03:57 And if we have a look at our dyno we can see that we've now jumped up to around about 120 foot pound of torque and we've gone from 33 to 34 horsepower at the rear wheels up to 43 horsepower.
04:10 So quite a significant jump considering we've just made an adjustmtent there of around about eight milligrams of fuel being delivered to the engine.
04:19 Now that we've had a look at that test there at part throttle, we're going to repeat the test at exactly the same point, 2000 RPM, but this time we're going to go to wide open throttle.
04:29 OK so we're sitting now at wide open throttle at 2000 RPM and we can see that the value we've got in our fuel mass nominal table is currently 69%.

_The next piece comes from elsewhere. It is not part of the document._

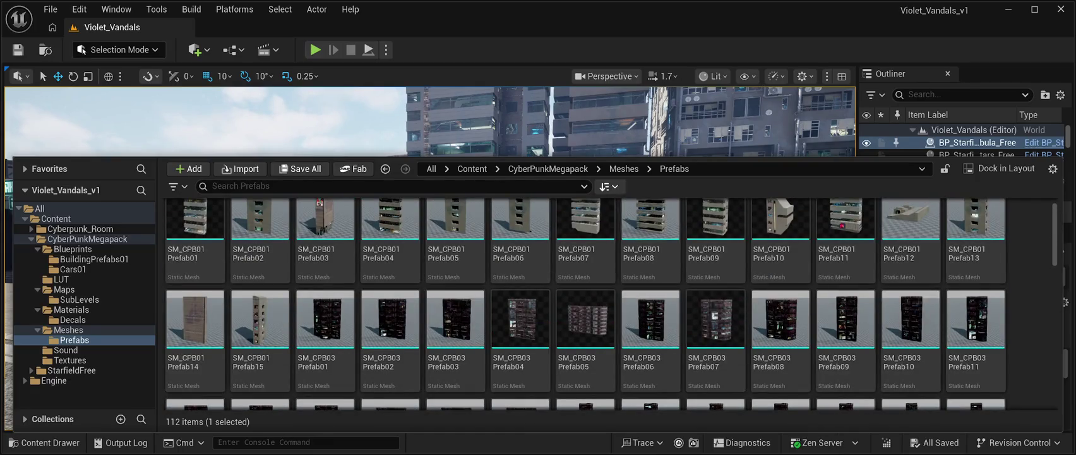
{"action": "scroll", "coordinate": [650, 253], "scroll_direction": "up", "scroll_amount": 1}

04:39 Remember that's 69% of our fuel mass limit.
04:42 We can see over here on the left that our fuel mass limit at this point is 95.6 milligrams.

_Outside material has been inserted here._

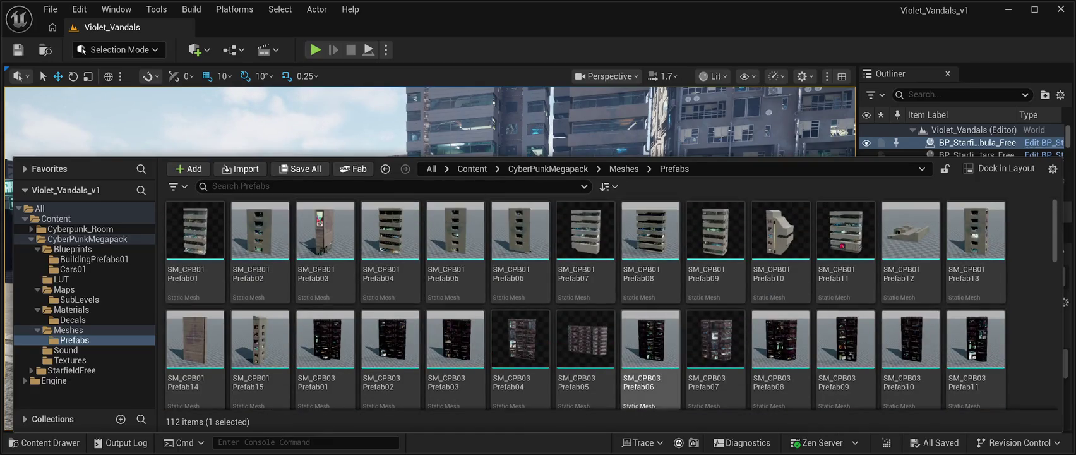
{"action": "key", "text": "ctrl+space"}
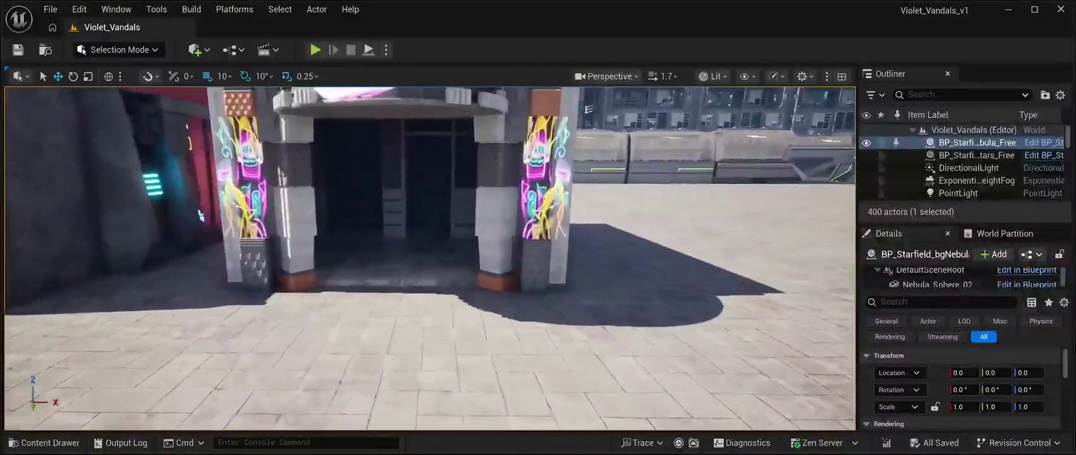
{"action": "key", "text": "ctrl+space"}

04:48 So that gives us a final fuel value being delivered into the engine of 66 milligrams.
04:54 We can see that equates here to an exhaust lambda of about 1.2 to 1.3 If we head across to our dyno we can see that that's also giving us around about 165, 166 foot pound of torque at the rear rollers, and around about 58 horsepower at the rear wheels.
05:13 Now again we'll make the same change here back into our laptop software, we're going to add 10% there.
05:20 We'll go from 69% to 79%.
05:22 You can see that takes our fuel mass being delivered up to 76, 75.7 milligrams.
05:30 At the same time we can see that our exhaust lambda has dropped richer as we'd expect, now to 1.15 Again if we head across to our dyno screen we can see that that change there has resulted in our torque increasing up to 190 foot pound, and we've seen that also result in our rear wheel horsepower increasing up to 66 horsepower.
05:52 Now that we've had a look at how the air fuel ratio affects the engine's operation there under steady state conditions, we're going to repeat this test only this time we're going to look at the operation under a ramp run condition.
06:04 For our first ramp run test here we're going to leave our fuel table delivering relatively lean air fuel ratio, and then we'll perform a further test richening the mixture so we'll see how that affects our power and torque.
06:15 Let's get our first run underway.
06:40 So there's our first run complete and we've registered 167.2 horsepower at the rear wheels.
06:45 We can see that our boost peaked at a little over 120 kPa or a little over 18 psi and for the most part we managed to maintain our air fuel ratio, a lambda there around about 1.3 which is relatively conservative.
07:00 What we're going to do now is save that run and we're going to perform a second test.
07:06 Before we do that though let's just jump back into our tuning software.
07:09 And what I'm going to do here is simply highlight the entire wide open throttle operating area and we're just simply going to add 10% into our fuel mass nominal table.
07:21 So remember this is just going to add some additional fuel.
07:24 This is going to richen the air fuel ratio up, so let's now perform a second test.
07:28 We'll overlay that directly on top of our first test and we'll see the effect of that richer air fuel ratio.
07:58 OK so our second run's complete there, we can see that we're now making 179.1 horsepower so a pretty significant increase in our power, given that one simple change by just adding a little bit of additional fuel.
08:10 And that is represented by our top graph here which is our lambda plot.
08:14 We can see the purple line which is still there from our first run.
08:17 Remember we were sitting at around about 1.3 lambda on that first test.
08:21 Our red plot now for our lambda shows that we're hovering around about 1.1 lambda give or take so this is probably about as rich as we would like to run.
08:31 And we can see in our bottom plot here, the power curve versus our first run, and we've essentially picked up power right through the entire rev range.
08:41 Despite this we can see at least our peak boost pressure has remained relatively unchanged.